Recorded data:
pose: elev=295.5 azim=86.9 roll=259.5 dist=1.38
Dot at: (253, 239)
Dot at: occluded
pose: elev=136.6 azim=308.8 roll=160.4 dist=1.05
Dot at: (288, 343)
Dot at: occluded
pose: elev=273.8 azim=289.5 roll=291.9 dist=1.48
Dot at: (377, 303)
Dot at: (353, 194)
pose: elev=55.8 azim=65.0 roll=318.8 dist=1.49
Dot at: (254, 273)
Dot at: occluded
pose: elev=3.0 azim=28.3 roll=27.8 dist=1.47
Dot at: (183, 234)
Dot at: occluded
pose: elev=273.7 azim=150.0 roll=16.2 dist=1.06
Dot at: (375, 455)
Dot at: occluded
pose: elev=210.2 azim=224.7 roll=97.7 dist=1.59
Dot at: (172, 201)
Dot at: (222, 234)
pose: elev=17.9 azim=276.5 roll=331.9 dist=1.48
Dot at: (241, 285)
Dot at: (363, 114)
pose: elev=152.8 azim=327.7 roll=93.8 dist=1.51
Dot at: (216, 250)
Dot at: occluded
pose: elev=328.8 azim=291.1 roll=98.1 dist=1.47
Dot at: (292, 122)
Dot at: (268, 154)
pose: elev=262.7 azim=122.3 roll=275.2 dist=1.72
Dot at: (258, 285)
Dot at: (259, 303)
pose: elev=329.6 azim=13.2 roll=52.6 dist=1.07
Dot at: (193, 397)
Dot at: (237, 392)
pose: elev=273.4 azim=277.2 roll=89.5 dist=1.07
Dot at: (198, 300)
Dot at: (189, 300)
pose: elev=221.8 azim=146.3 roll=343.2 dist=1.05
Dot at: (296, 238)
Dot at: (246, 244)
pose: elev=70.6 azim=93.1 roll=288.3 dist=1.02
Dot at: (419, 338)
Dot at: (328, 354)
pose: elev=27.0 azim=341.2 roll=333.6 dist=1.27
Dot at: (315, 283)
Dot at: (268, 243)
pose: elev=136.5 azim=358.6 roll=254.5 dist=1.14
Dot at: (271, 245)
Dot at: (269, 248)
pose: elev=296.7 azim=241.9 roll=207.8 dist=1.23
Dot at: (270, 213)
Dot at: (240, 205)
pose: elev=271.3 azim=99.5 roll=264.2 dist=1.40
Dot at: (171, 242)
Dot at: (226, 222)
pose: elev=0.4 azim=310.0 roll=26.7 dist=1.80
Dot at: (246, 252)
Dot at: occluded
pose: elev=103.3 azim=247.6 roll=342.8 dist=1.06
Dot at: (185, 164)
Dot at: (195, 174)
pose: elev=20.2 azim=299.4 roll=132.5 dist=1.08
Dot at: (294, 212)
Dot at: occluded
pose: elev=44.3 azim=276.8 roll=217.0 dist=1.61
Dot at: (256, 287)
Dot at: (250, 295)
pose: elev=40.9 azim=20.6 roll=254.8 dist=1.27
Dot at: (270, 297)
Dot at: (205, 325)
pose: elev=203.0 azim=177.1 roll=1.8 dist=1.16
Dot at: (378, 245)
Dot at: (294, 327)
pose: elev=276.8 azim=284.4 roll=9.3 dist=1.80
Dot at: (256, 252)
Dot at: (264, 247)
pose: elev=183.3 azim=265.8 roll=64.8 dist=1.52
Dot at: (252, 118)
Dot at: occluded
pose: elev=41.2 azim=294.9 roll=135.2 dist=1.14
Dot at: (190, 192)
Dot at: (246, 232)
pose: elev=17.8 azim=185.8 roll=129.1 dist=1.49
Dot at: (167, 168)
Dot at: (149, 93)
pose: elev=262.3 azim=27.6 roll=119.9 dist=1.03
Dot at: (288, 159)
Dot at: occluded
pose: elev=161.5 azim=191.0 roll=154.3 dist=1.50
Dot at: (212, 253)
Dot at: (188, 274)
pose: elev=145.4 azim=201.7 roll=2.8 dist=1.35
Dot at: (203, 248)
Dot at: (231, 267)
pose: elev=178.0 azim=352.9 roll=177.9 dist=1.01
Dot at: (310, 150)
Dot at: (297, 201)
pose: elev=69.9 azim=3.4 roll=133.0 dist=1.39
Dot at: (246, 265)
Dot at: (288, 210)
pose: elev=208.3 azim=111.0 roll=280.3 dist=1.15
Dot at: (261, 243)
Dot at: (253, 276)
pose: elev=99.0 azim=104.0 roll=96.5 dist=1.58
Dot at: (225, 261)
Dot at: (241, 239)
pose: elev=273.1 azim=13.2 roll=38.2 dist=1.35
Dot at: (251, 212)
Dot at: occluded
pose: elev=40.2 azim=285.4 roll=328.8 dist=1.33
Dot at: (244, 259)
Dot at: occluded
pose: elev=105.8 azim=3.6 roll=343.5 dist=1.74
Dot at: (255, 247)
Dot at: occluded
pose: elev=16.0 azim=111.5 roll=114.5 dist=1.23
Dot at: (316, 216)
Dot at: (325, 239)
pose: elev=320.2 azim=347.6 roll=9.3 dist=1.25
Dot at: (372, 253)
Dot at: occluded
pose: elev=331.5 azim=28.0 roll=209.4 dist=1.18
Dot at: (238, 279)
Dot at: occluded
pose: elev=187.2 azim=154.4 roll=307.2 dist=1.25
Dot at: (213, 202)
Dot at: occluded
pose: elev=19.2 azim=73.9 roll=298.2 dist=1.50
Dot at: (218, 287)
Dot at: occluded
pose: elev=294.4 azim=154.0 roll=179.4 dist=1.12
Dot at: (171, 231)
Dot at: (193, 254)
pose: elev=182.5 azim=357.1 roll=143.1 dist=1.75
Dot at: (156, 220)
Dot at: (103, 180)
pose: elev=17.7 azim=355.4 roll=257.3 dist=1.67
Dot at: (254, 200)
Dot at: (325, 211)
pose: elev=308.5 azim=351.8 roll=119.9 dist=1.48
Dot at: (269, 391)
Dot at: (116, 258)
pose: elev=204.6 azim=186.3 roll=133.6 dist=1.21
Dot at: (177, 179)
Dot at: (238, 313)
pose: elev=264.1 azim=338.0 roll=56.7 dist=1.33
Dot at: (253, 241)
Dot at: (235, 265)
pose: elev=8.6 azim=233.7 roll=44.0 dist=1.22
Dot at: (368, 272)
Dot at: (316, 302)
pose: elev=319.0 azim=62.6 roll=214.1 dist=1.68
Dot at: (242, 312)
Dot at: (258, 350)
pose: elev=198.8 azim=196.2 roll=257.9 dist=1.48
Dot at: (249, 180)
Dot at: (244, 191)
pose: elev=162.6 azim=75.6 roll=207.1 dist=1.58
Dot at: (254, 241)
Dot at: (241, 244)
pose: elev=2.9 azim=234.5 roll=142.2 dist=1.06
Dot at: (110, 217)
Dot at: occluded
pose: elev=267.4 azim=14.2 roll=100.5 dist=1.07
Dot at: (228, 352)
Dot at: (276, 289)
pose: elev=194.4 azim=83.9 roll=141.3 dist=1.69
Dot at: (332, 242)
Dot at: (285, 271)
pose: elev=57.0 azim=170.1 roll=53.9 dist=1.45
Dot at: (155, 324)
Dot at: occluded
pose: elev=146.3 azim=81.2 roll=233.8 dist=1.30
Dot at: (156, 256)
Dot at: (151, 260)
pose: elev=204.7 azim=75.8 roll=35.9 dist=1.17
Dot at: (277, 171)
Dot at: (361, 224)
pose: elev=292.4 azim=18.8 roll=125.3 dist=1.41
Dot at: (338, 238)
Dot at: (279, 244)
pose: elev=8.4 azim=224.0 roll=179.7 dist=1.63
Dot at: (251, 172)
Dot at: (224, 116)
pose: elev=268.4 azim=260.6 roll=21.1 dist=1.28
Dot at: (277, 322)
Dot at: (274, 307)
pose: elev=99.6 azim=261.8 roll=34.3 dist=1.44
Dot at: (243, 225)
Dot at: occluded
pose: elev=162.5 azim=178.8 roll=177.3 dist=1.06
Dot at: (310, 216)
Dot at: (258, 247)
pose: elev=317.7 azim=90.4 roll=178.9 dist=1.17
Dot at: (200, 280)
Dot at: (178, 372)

AIM: Copy the lines exactly, beginning at the line that contains "pose: elev=2.9 azim=234.5" and continuing through the last line of the recorded data.

EXPECTED ANSWER:
pose: elev=2.9 azim=234.5 roll=142.2 dist=1.06
Dot at: (110, 217)
Dot at: occluded
pose: elev=267.4 azim=14.2 roll=100.5 dist=1.07
Dot at: (228, 352)
Dot at: (276, 289)
pose: elev=194.4 azim=83.9 roll=141.3 dist=1.69
Dot at: (332, 242)
Dot at: (285, 271)
pose: elev=57.0 azim=170.1 roll=53.9 dist=1.45
Dot at: (155, 324)
Dot at: occluded
pose: elev=146.3 azim=81.2 roll=233.8 dist=1.30
Dot at: (156, 256)
Dot at: (151, 260)
pose: elev=204.7 azim=75.8 roll=35.9 dist=1.17
Dot at: (277, 171)
Dot at: (361, 224)
pose: elev=292.4 azim=18.8 roll=125.3 dist=1.41
Dot at: (338, 238)
Dot at: (279, 244)
pose: elev=8.4 azim=224.0 roll=179.7 dist=1.63
Dot at: (251, 172)
Dot at: (224, 116)
pose: elev=268.4 azim=260.6 roll=21.1 dist=1.28
Dot at: (277, 322)
Dot at: (274, 307)
pose: elev=99.6 azim=261.8 roll=34.3 dist=1.44
Dot at: (243, 225)
Dot at: occluded
pose: elev=162.5 azim=178.8 roll=177.3 dist=1.06
Dot at: (310, 216)
Dot at: (258, 247)
pose: elev=317.7 azim=90.4 roll=178.9 dist=1.17
Dot at: (200, 280)
Dot at: (178, 372)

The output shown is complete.